Type: Law Bulletins
Date: 03/20/2020

COVID-19 and OSHA Injury and Illness Recordkeeping and Reporting Requirements

Whether an employee infected with COVID-19 constitutes an illness that must be recorded on an employer’s OSHA 300 log will, in most cases, turn on whether the employee’s exposure to the virus and resulting infection are “work-related” within the meaning of OSHA’s injury and illness recordkeeping and reporting rule (29 C.F.R. Part 1904). 

According to OSHA, “COVID-19 can be a recordable illness if a worker is infected as a result of performing their work-related duties. However, employers are only responsible for recording cases of COVID-19 if all of the following are met: (1) The case is a confirmed case of COVID-19 (see CDC information on persons under investigation and presumptive positive and laboratory-confirmed cases of COVID-19); (2) The case is work-related, as defined by 29 CFR 1904.5; and (3) The case involves one or more of the general recording criteria set forth in 29 CFR 1904.7 (e.g. medical treatment beyond first aid, days away from work).” 

If an employee is symptomatic, but not yet a confirmed case, then it is not recordable, and there is no need to evaluate work-relatedness. For any confirmed case, treatment protocols will very likely result in the general recording criteria being met (i.e., days away from work at the very least, and likely medical treatment beyond first aid), so the key to determining recordability is whether the employee’s infection with COVID-19 is work-related, or whether the employee was exposed in the work environment (which is anywhere the employee is performing work-related duties). If the employee is exposed outside the work environment and signs or symptoms later manifest or surface when the employee is present in the workplace, the illness is not work-related and thus not recordable.

It may not be possible to determine the precise time and location of an employee’s exposure to the virus, but employers should do a case-by-case assessment to determine whether the facts and circumstances indicate a likelihood of exposure in the work environment.

This assessment should take into account various factors, including but not limited to:

  1. The nature of the work environment and the type of work performed.
  2. The extent of personal interaction in the workplace and risk of person-to-person spread.
  3. Whether there are known cases in the community.
  4. Whether there are other known cases within the company or work environment.
  5. Whether the employee has recently traveled to other communities (taking into account the location and mode of travel).
  6. Whether the employee lives with an infected individual.
  7. Whether the employee has engaged in any other known activity outside of work that presents an exposure risk.

Healthcare workers are generally viewed to be at a higher risk of work-related exposure than non-healthcare workers. If an employee becomes infected while working from home or telecommuting, work-relatedness will depend on whether the exposure was directly related to the performance of work (e.g., coming in contact with an infected individual while conducting an in-person meeting) as opposed to the general home environment or setting (e.g., the employee lives with an infected individual).

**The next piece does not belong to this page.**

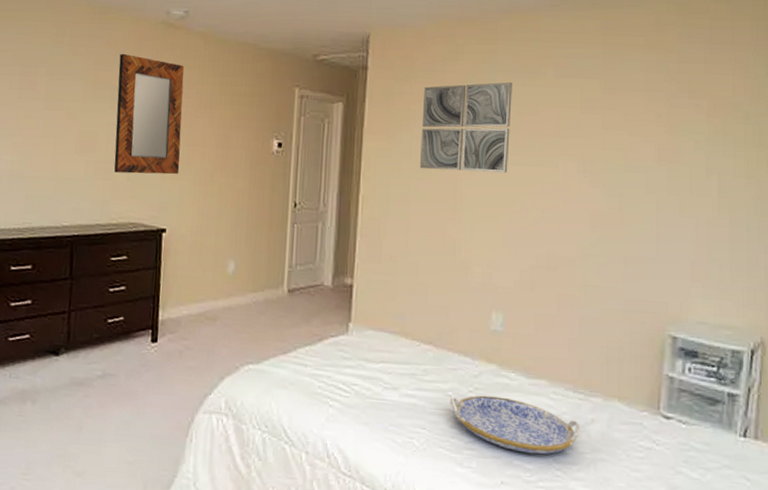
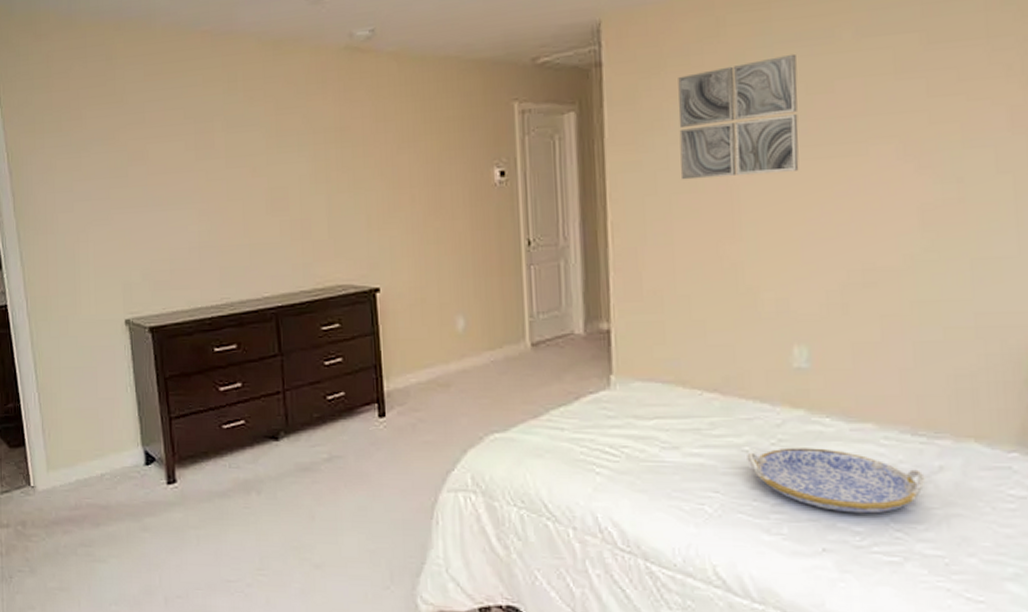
home mirror: present [114,53,184,175] -> none [302,91,387,230]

If the above criteria for recordability are met, the case may also be reportable to OSHA (or an applicable state plan) if it results in a fatality or an in-patient hospitalization of at least one employee. To be reportable, a fatality must occur within 30 days of the work-related event or exposure that resulted in the COVID-19 infection. Similarly, a hospitalization must occur within 24 hours of the work-related event or exposure to be reportable. These time limits may vary under certain state plans (such as Kentucky OSH, which does not recognize these time limits but allows slightly longer reporting windows).